### [Data records]
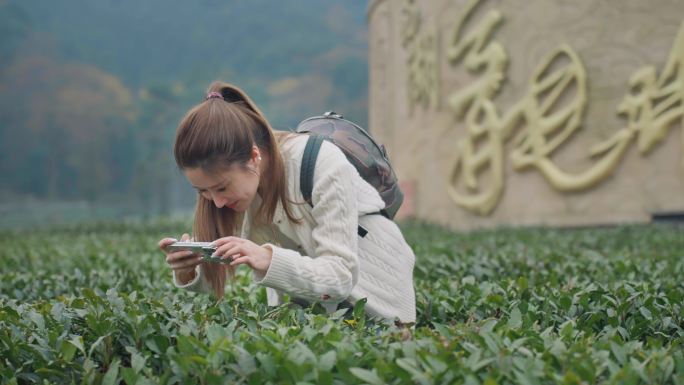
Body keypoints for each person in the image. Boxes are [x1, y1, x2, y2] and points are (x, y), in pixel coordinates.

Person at [158, 81, 416, 323]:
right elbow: (213, 284)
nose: (216, 202)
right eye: (202, 191)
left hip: (379, 311)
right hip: (313, 319)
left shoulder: (322, 163)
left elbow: (340, 277)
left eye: (221, 188)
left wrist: (266, 257)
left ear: (253, 156)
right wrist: (188, 269)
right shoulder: (232, 189)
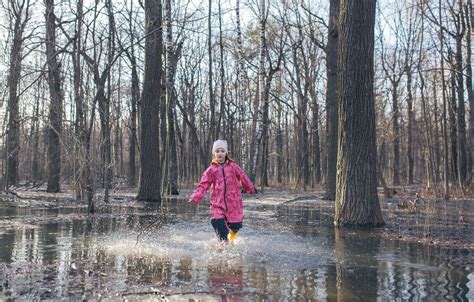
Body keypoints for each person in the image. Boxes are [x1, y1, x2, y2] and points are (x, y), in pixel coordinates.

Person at [188, 139, 256, 242]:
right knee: (217, 222)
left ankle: (230, 239)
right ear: (214, 153)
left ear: (226, 153)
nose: (220, 153)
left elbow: (243, 177)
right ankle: (223, 247)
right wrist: (195, 197)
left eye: (222, 151)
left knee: (236, 226)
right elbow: (203, 185)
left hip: (234, 203)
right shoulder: (211, 170)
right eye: (217, 151)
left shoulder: (233, 166)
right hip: (218, 204)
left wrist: (251, 188)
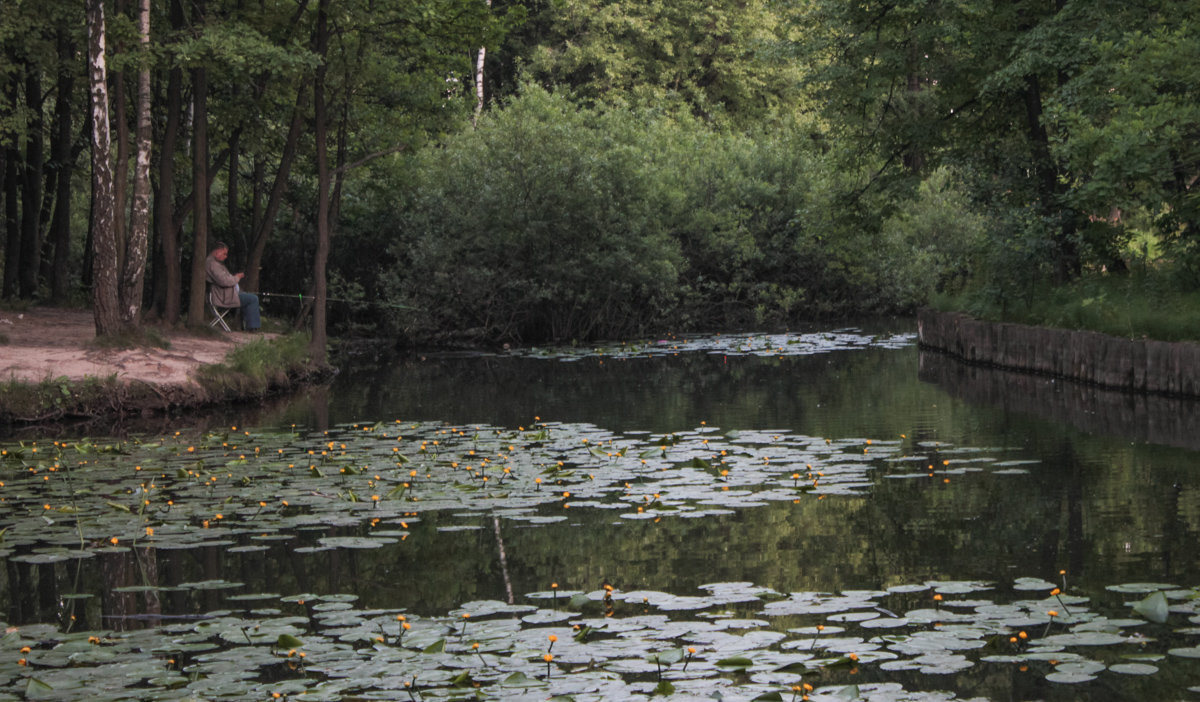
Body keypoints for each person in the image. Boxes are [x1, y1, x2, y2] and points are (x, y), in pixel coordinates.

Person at [205, 241, 261, 331]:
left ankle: (247, 326)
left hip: (225, 294)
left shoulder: (214, 263)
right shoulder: (213, 264)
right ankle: (252, 328)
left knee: (248, 297)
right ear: (217, 251)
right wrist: (236, 278)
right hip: (222, 296)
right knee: (253, 299)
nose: (226, 256)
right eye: (224, 253)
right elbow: (224, 281)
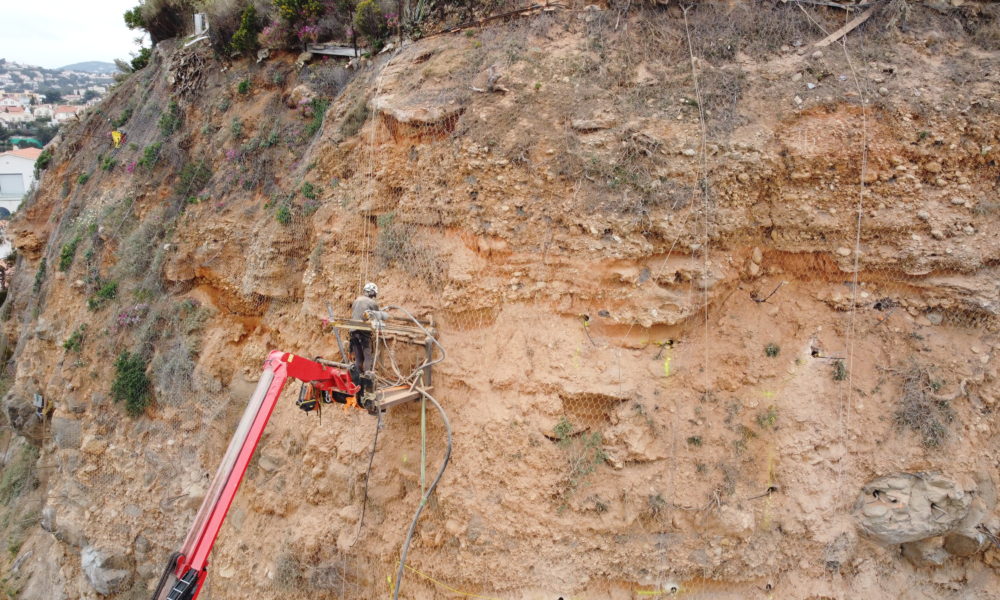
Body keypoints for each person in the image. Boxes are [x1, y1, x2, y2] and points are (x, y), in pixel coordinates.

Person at [350, 282, 380, 392]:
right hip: (363, 331)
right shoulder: (372, 302)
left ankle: (356, 381)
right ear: (372, 292)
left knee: (358, 357)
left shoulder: (356, 300)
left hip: (353, 331)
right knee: (368, 355)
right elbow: (378, 316)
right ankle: (368, 380)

### [Exercise]
What you return must match each record exactly and contain no images.

### [Response area]
Body keypoints for each person in the image. Boxes are [x1, y1, x2, y2] and points are (x, y), in pixel coordinates.

Person at [158, 81, 416, 323]:
right elbow: (213, 284)
nose: (216, 202)
right eye: (202, 191)
left hip: (379, 311)
right hip: (313, 319)
left shoulder: (322, 163)
left elbow: (340, 277)
left eye: (221, 188)
left wrist: (266, 257)
left ear: (253, 156)
right wrist: (188, 269)
right shoulder: (232, 189)
Body keypoints for each person in the image. Boxes are [x1, y1, x2, y2] and points are (x, y), in pixel coordinates.

Person at [188, 139, 256, 242]:
right knee: (217, 222)
left ankle: (230, 239)
right ear: (214, 153)
left ear: (226, 153)
nose: (220, 153)
left elbow: (243, 177)
right ankle: (223, 247)
right wrist: (195, 197)
left eye: (222, 151)
left knee: (236, 226)
right elbow: (203, 185)
left hip: (234, 203)
right shoulder: (211, 170)
right eye: (217, 151)
left shoulder: (233, 166)
right hip: (218, 204)
left wrist: (251, 188)
Body keypoints for each person in the image. Boxes are [x1, y1, x2, y2] and points are (x, y), in pixel coordinates.

Person at [205, 241, 261, 331]:
left ankle: (247, 326)
left hip: (225, 294)
left shoulder: (214, 263)
right shoulder: (213, 264)
right ankle: (252, 328)
left knee: (248, 297)
right ear: (217, 251)
right wrist: (236, 278)
right hip: (222, 296)
right knee: (253, 299)
nose: (226, 256)
right eye: (224, 253)
right elbow: (224, 281)
Body keypoints for each person in the image. Boxes are [x1, y1, x2, y2] and points are (x, y), in pixel coordinates.

Person at [350, 282, 380, 392]:
right hip: (363, 331)
right shoulder: (372, 302)
left ankle: (356, 381)
right ear: (372, 292)
left knee: (358, 357)
left shoulder: (356, 300)
left hip: (353, 331)
right knee: (368, 355)
right elbow: (378, 316)
right ankle: (368, 380)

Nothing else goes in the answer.